--- Material provided Enclosed Below ---

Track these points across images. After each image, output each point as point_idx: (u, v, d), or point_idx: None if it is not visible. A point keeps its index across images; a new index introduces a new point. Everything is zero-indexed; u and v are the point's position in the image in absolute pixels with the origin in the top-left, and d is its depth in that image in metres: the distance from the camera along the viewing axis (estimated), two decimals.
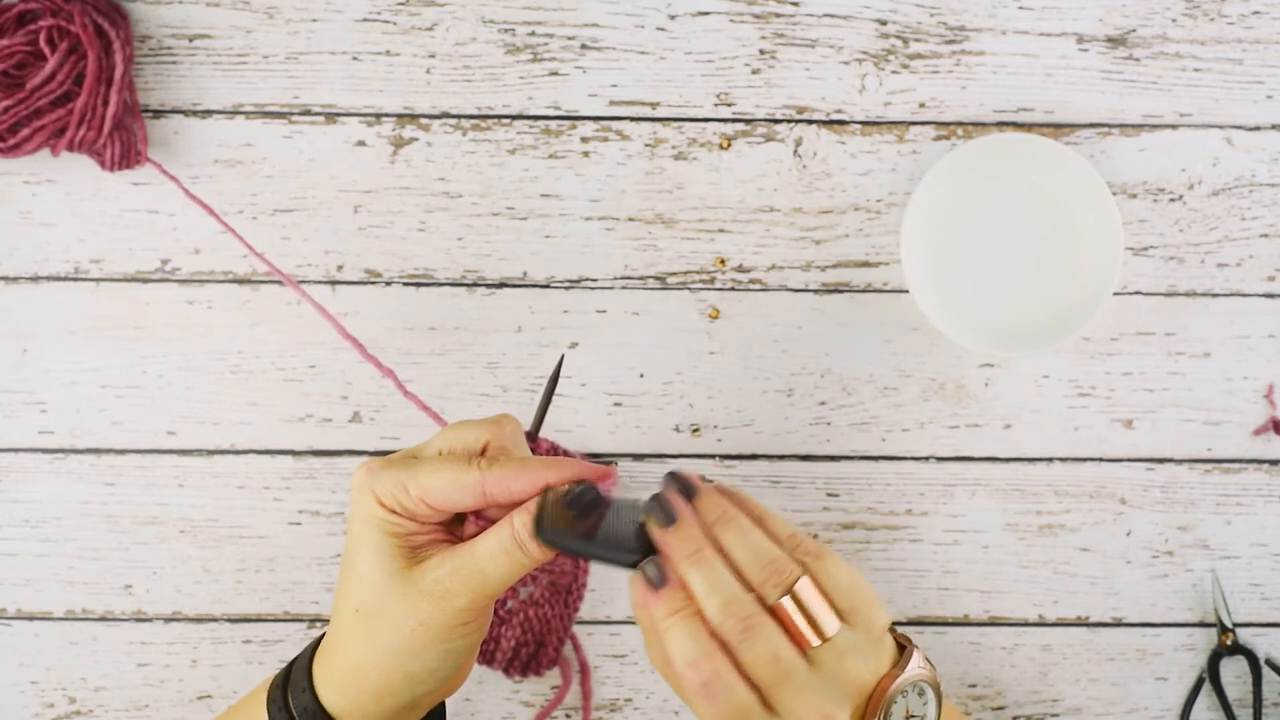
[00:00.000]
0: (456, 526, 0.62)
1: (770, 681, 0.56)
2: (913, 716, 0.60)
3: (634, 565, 0.58)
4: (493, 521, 0.60)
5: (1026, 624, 0.88)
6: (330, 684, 0.61)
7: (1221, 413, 0.88)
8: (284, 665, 0.64)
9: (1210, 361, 0.88)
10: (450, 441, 0.61)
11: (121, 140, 0.84)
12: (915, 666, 0.61)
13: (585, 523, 0.58)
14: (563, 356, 0.72)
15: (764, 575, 0.57)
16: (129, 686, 0.88)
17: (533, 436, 0.84)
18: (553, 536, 0.57)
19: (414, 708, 0.62)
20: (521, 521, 0.58)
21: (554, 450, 0.85)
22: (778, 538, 0.58)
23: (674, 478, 0.59)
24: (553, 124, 0.88)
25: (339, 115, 0.87)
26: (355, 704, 0.61)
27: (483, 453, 0.60)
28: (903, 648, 0.62)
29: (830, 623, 0.57)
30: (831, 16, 0.88)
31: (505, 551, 0.58)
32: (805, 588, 0.57)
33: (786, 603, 0.56)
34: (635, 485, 0.88)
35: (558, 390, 0.84)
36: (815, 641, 0.56)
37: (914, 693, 0.60)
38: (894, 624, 0.88)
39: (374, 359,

--- End of Enclosed Material provided ---

Where pictures appear, skip them and transcribe all other material word for word.

Answer box:
Track these points across images. After each image, output each point as point_idx: (u, v, d), or point_idx: None if it is not visible. A point keeps its index across images; a new index introduces a new point. Everything is zero-indexed; u and v are the point's position in the image in absolute pixels with the origin in the top-left, and d is its depth in that image in metres: the distance from the camera along the viewing axis (estimated), two decimals.
[00:00.000]
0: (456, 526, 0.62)
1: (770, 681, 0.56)
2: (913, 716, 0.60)
3: (634, 565, 0.58)
4: (493, 521, 0.60)
5: (1026, 624, 0.88)
6: (330, 684, 0.61)
7: (1221, 413, 0.88)
8: (284, 665, 0.64)
9: (1210, 361, 0.88)
10: (450, 441, 0.61)
11: (121, 140, 0.84)
12: (915, 666, 0.61)
13: (585, 523, 0.58)
14: (563, 356, 0.72)
15: (764, 575, 0.57)
16: (129, 686, 0.88)
17: (533, 436, 0.84)
18: (553, 536, 0.57)
19: (414, 708, 0.62)
20: (521, 521, 0.58)
21: (554, 450, 0.85)
22: (778, 538, 0.58)
23: (674, 478, 0.59)
24: (553, 124, 0.88)
25: (339, 115, 0.87)
26: (355, 704, 0.61)
27: (483, 453, 0.60)
28: (903, 648, 0.62)
29: (830, 623, 0.57)
30: (831, 16, 0.88)
31: (505, 551, 0.58)
32: (805, 588, 0.57)
33: (786, 603, 0.56)
34: (635, 485, 0.88)
35: (558, 390, 0.84)
36: (815, 641, 0.56)
37: (914, 693, 0.60)
38: (894, 624, 0.88)
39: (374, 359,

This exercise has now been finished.